■ **RECORDS SUPPLIED**
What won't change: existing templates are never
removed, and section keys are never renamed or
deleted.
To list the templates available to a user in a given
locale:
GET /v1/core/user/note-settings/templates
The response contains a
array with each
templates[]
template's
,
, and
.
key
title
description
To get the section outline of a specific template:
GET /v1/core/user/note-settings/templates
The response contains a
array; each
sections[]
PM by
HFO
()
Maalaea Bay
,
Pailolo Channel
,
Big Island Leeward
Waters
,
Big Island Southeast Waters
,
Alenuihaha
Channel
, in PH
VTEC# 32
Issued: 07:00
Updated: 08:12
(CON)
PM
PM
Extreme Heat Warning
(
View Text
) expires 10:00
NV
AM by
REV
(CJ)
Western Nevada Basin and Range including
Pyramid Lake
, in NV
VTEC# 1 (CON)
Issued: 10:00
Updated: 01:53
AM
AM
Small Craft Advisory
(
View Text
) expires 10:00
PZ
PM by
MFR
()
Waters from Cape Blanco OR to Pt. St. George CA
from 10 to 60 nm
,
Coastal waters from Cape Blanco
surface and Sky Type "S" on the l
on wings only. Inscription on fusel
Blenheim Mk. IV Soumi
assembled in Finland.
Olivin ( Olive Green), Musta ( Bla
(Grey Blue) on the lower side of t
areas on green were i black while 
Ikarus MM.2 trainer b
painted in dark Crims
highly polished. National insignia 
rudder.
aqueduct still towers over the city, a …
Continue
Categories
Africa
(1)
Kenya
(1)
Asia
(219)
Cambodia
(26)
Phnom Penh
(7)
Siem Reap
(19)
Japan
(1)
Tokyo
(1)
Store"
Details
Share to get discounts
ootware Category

--

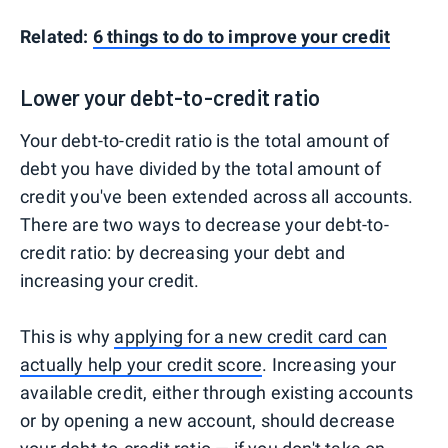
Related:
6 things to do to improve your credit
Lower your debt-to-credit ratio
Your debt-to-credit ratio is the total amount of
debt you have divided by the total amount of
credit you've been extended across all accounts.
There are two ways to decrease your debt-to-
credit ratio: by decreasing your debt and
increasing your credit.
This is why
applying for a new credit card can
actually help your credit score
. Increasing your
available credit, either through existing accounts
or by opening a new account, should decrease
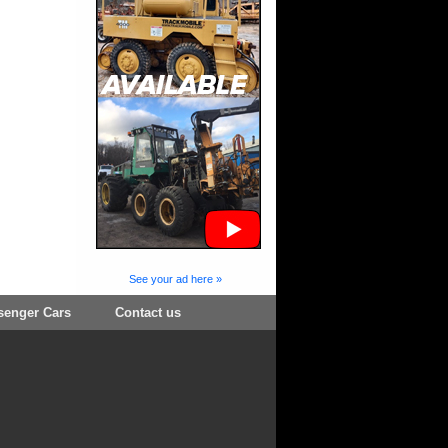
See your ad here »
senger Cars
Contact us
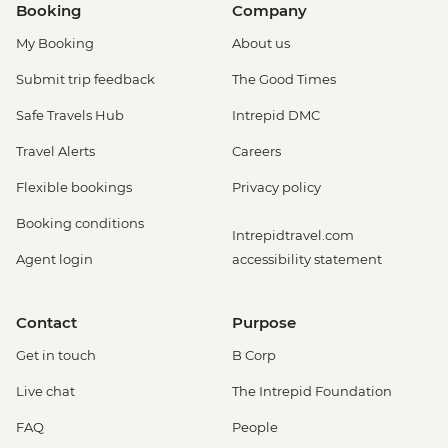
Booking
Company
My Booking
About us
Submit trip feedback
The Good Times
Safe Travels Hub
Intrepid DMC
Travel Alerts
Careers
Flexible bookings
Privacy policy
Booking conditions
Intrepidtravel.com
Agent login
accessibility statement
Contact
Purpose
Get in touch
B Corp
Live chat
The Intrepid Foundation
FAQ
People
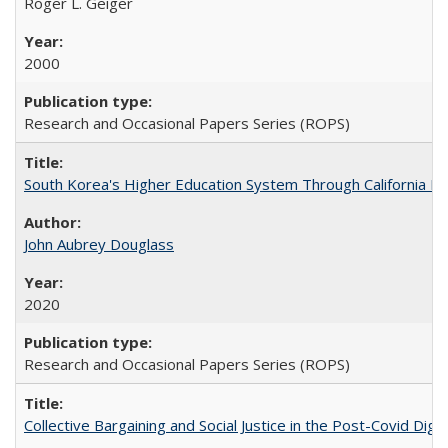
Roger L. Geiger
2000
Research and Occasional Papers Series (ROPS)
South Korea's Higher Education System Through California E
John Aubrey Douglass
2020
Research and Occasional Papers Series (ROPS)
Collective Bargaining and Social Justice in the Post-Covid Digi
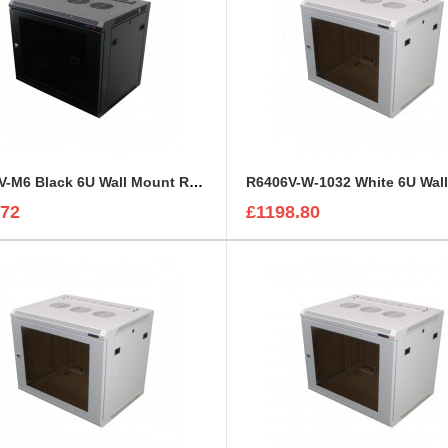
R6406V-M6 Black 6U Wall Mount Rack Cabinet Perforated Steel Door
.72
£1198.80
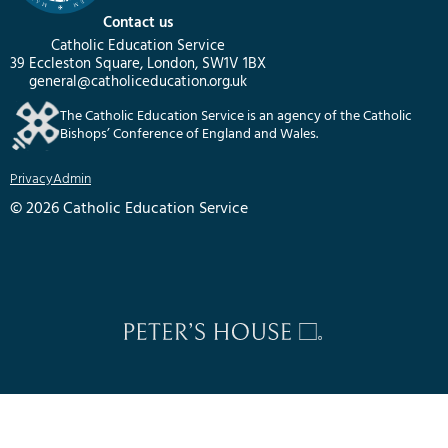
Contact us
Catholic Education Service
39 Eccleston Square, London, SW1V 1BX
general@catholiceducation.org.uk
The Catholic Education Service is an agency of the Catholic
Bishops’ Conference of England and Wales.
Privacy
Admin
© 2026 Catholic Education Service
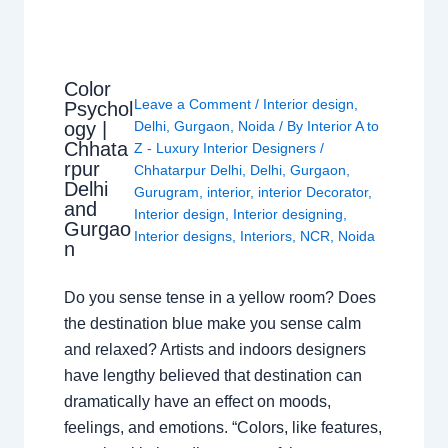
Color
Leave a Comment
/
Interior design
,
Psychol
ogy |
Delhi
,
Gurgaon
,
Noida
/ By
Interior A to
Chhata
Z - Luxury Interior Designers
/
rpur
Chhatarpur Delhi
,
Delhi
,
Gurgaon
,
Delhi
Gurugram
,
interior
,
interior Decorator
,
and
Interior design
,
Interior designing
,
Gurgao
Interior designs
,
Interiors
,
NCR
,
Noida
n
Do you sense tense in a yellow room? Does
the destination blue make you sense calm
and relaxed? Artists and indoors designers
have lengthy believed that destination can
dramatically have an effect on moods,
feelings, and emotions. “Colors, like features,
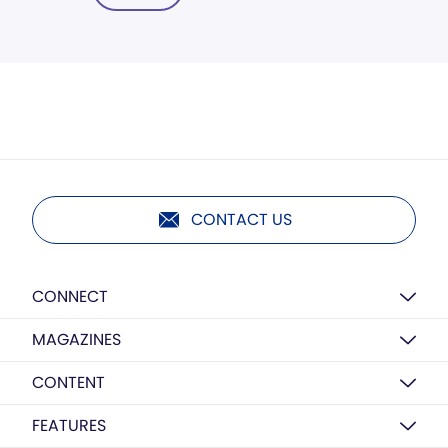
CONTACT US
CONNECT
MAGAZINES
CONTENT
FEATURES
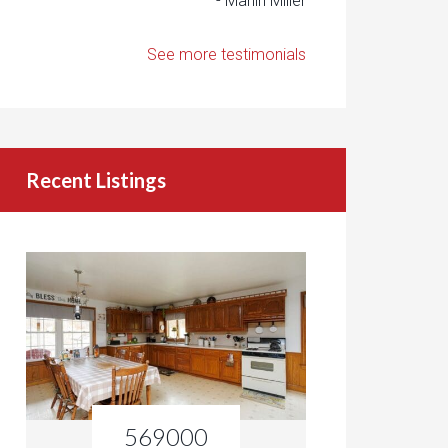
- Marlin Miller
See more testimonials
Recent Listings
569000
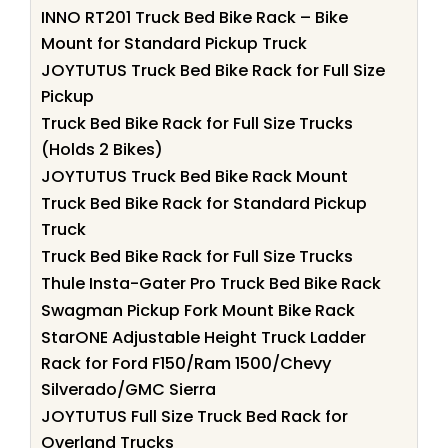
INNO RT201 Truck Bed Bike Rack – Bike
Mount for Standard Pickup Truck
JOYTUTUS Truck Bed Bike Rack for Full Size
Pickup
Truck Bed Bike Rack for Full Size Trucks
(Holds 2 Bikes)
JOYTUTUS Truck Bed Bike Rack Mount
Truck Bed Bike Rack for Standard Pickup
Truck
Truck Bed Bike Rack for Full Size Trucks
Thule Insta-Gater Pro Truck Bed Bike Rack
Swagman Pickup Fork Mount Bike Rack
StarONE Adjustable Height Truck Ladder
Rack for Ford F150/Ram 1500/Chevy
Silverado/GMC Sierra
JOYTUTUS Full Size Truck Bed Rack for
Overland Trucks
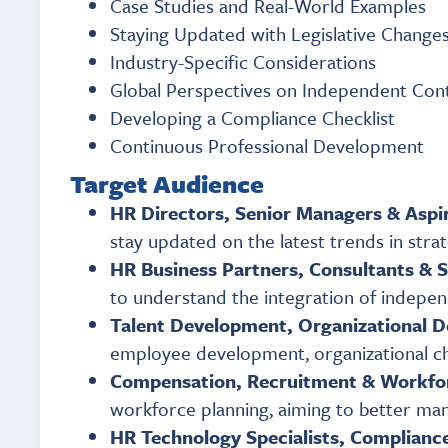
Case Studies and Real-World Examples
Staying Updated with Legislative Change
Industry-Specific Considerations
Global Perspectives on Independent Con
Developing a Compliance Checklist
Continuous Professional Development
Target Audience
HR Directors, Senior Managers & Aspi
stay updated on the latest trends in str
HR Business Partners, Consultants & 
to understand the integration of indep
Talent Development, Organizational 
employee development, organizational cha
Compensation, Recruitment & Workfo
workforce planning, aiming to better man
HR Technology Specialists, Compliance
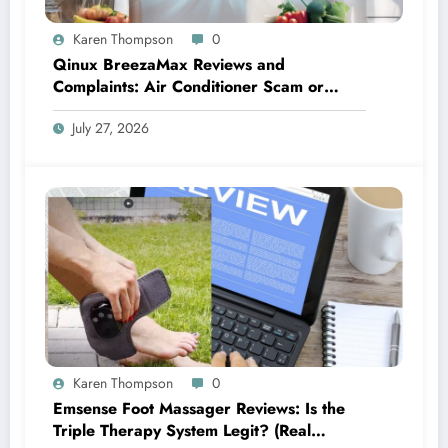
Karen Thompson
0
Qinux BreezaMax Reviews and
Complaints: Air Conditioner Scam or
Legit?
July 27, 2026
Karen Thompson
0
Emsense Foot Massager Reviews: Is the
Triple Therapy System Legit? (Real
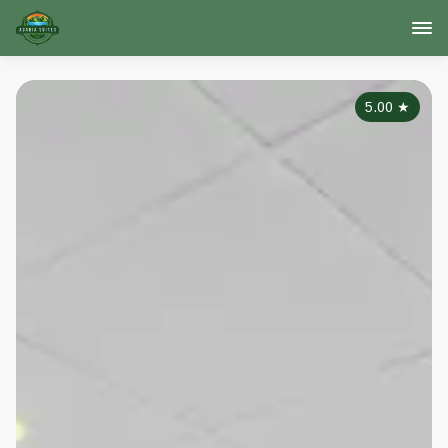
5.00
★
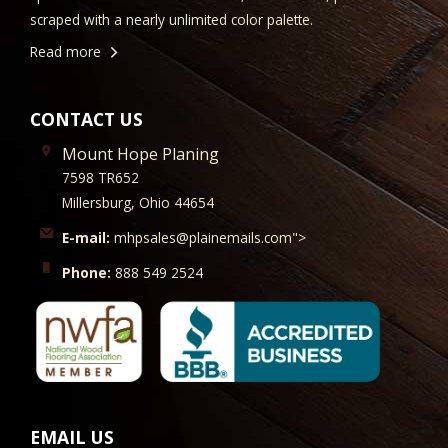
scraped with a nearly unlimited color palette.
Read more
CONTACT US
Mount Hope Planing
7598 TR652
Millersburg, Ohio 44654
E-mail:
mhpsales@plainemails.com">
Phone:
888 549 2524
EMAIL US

■ **WHAT IS EXPECTED**
Write out the lines of the listing unchanged, from the line with "What won't change: existing" up to and including the line with "Updated: 08:12".

■ **YOUR SOLUTION**
What won't change: existing templates are never
removed, and section keys are never renamed or
deleted.
To list the templates available to a user in a given
locale:
GET /v1/core/user/note-settings/templates
The response contains a
array with each
templates[]
template's
,
, and
.
key
title
description
To get the section outline of a specific template:
GET /v1/core/user/note-settings/templates
The response contains a
array; each
sections[]
PM by
HFO
()
Maalaea Bay
,
Pailolo Channel
,
Big Island Leeward
Waters
,
Big Island Southeast Waters
,
Alenuihaha
Channel
, in PH
VTEC# 32
Issued: 07:00
Updated: 08:12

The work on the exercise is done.